# Anyone got a Layland DAF 45 horsebox??



## nicola172 (23 April 2011)

Hi I am off to view a horsebox tommorrow and I have always had Fords and just wondered if anyone has had a good or bad experince with a Layland DAF 45. Can you get parts, easy to drive, common things that have gone wrong etc etc..


----------



## *hic* (23 April 2011)

I've had one for a couple of years now, I find it very nice to drive. I'm a bit out of the ordinary though in that I have mine serviced by a main dealer - probably costs a bit more than I could get it done for but it means that I can take it in at night and pick it up first thing the next day and I don't have any hassle. Mine's on a K plate, it has been commented on that it is much better to drive than the dealer would expect for a lorry of it's age, it's done plenty of miles and did it's first few hundred thousand miles as a parcelforce lorry but since it's conversion it has been well looked after and maintained, which does make a lot of difference.


----------



## spacefaer (23 April 2011)

I've got a T reg Leyland Daf 45 150 (150 bhp)

I love it - fab to drive, very stable, lots of power - can accelerate up hills with 3 horses on - parts are easy to get and my lorry man seems happy to work on it. 

I would recommend getting one with a tilt cab though, just in case you have trouble - it's a nightmare to get to the engine if you have to cut the body in two!

Mine's a very good motorway lorry - I've done lots of long distance miles in it and I find it very easy and not tiring to drive.

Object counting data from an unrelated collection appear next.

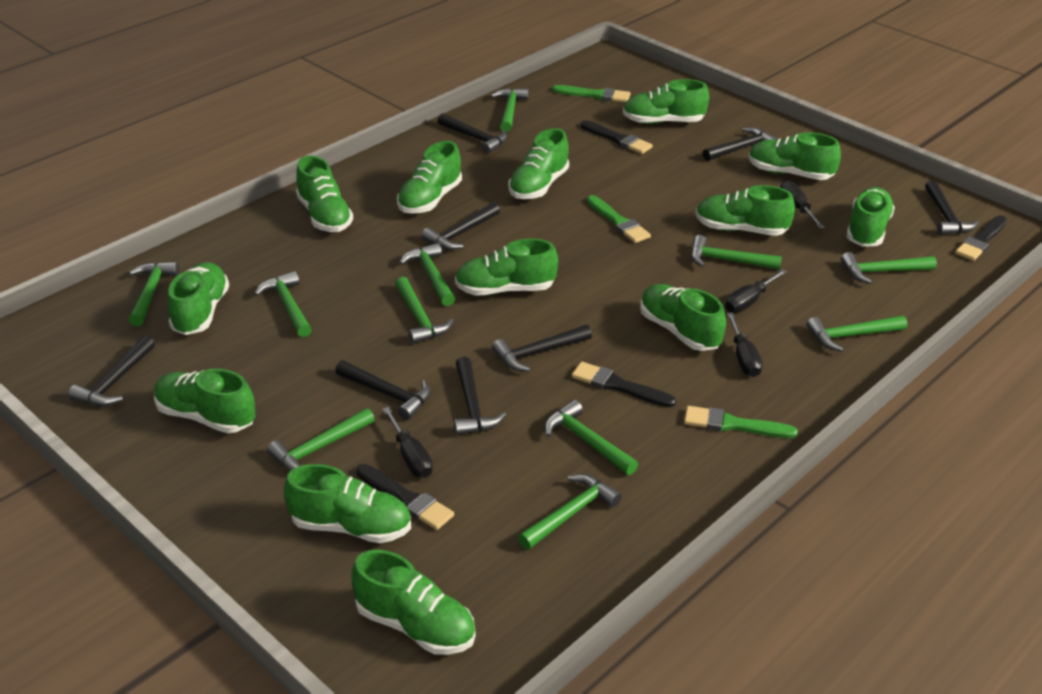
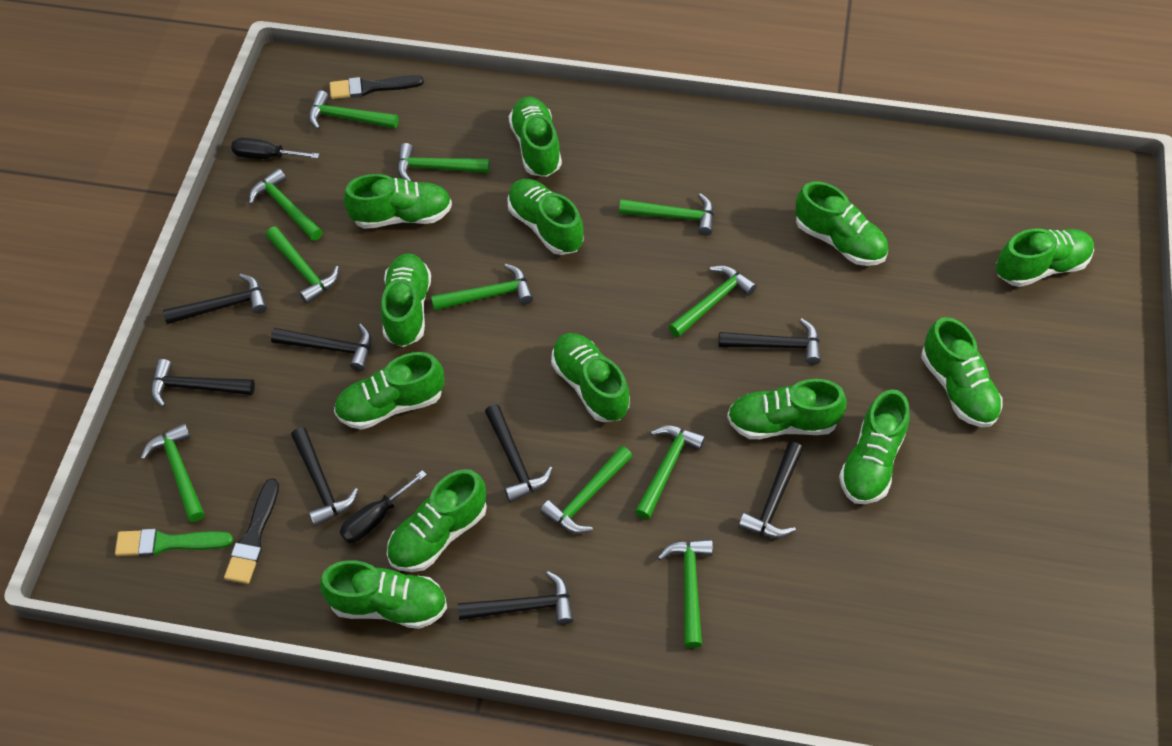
black brush: 4 -> 2
black screwdriver: 4 -> 2
green brush: 3 -> 1

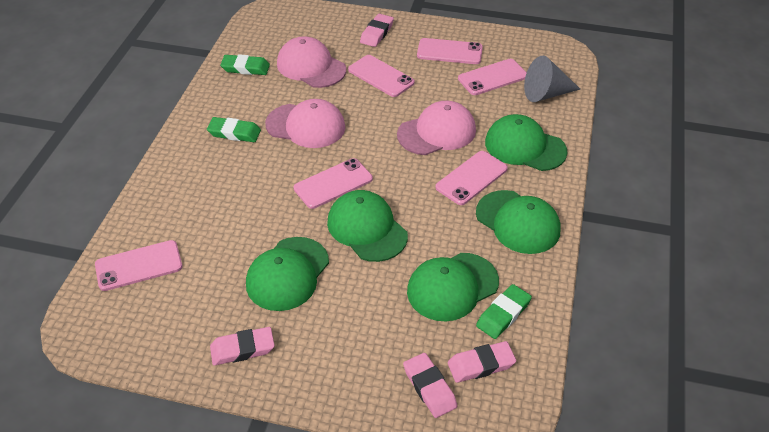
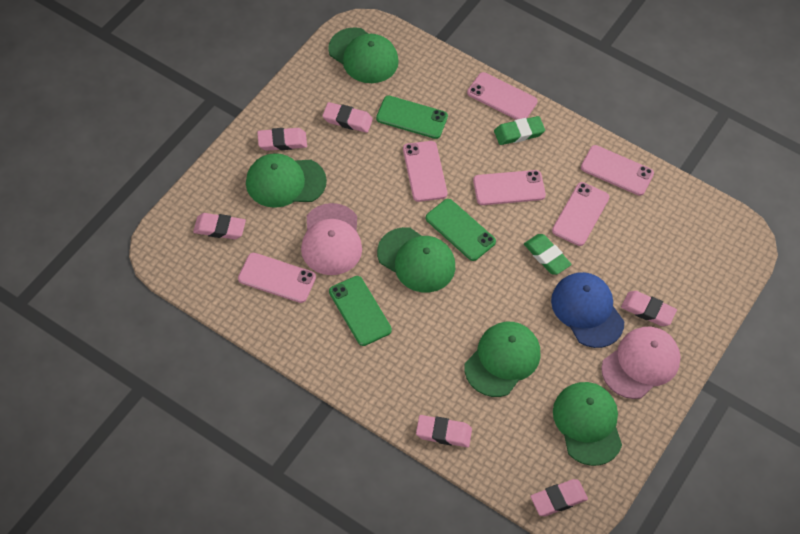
blue cap: 0 -> 1
green eraser: 3 -> 2
green phone: 0 -> 3
grey cone: 1 -> 0
pink cap: 3 -> 2
pink eraser: 4 -> 6

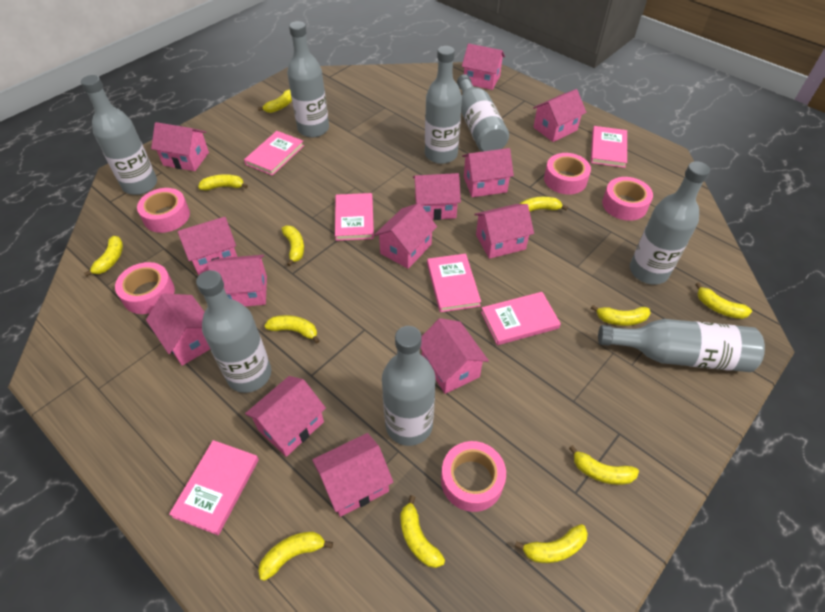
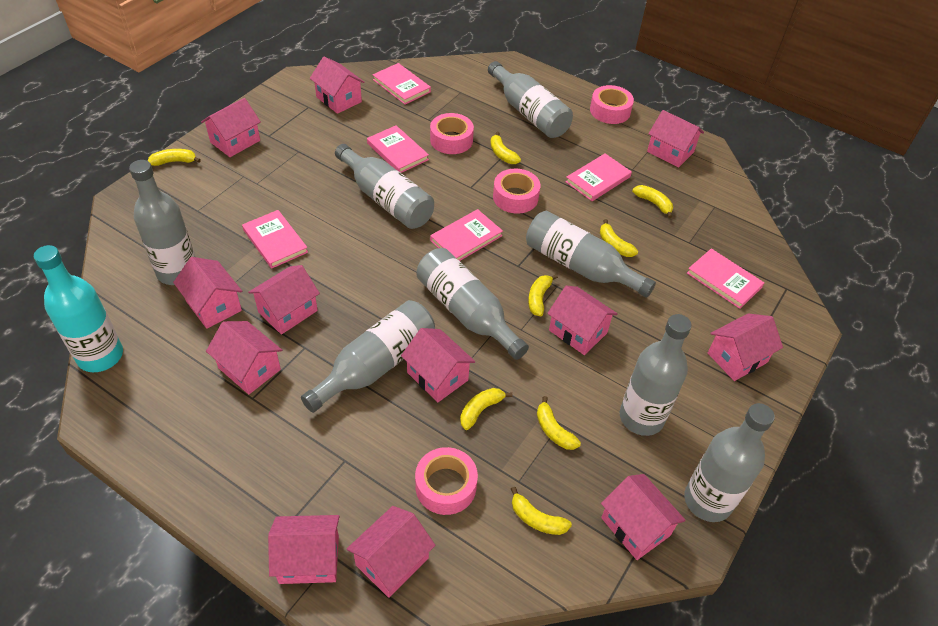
pink house: 13 -> 12
pink tape: 5 -> 4
turquoise bottle: 0 -> 1
yellow banana: 12 -> 8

I find the 130 a little underpowered - but then I have big horses and would struggle with the smaller horse power.  For local trips with normal size horses, I think it would be fine


----------



## Jane_Lou (23 April 2011)

Friend has one and the engine is super, a real workhorse, she uses it every day to takde racehorses to the gallops so it works much harder than your average lorry. the only problem she has is that the cab has rotted really badly, she did look into getting a new cab which was very pricy but has now opted for a new lorry instead. She is sorry to sell it as it has been so reliable.


----------



## perfect11s (23 April 2011)

possibly the best if you are looking for a cheaper lorry, plenty of parts new or used and they are ok to drive  im just fixing one for a friend and been and got parts from a breakers 
and its ok to work on  with the tilt cab, do check for rust and avoid non tilt cabs its just not worth the hassle  or the expense .... do get it checked over before you buy, good luck


----------



## Slightly Foxed (23 April 2011)

I have a Layland Daf 150 turbo, had it for years, brilliant truck that's never let me down. <Touches wood>


----------



## Louby (23 April 2011)

I went out to buy a DAF after having had an Iveco and test drove a couple.  One was the 150 which was probably the best one I drove, shame about the rest  and the other was a 130 and I have to say I was worried how it would have been loaded as it felt gutless.  Saying that my friend had one and she loved hers.


----------



## Mrs_Wishkabibble (23 April 2011)

I've got the Daf LF 150 and love it.  Not had it long but so far so good, has plenty of power, only travel 2 in it but no problems up steep hills.


----------



## nicola172 (23 April 2011)

Thanks guys. Feel alot better now. Looking forward to tommorrow!!!


----------



## lily1 (24 April 2011)

I've got a Daf 45 & love it! Easy to drive, reverse and manoeuvre in tight areas.  It carries 2 horses or 3 ponies OH services it so maintenance costs are ok I've had it 3 years and it's gone through plating no problem. The only thing is that it isn't LEZ compliant so we have to sometimes do detours to dodge the designated areas.


----------



## Vickijay (24 April 2011)

Ive got one. It did cost alot to sort out when I got it, but that was because it hadnt been looked after so had to have the brakes done, lots and lots of little jobs sorted and I put a new floor in the horse bit. Then it was fine through its first plaiting so thats nice!! I find it loads easier than my old bedford to drive lol.


----------



## Spottyappy (24 April 2011)

I've just brought one! A T reg, 45 130. So far only travelled one horse in it, but it seems to cope fine.It is quite compact at just 20 feet long overall, but I wanted a decent payload and only usually travel 2  so didn;t need a huge box.Had my mechanic check it over before I brought it as I am fairly clueless mechanically.Sadly it;s not tilt cab, but having tried alot of lorries and disliked them, decided I can cope with the cab  not tilting if the lorry is nice to drive, and box is safe for the horses.
Good luck!


----------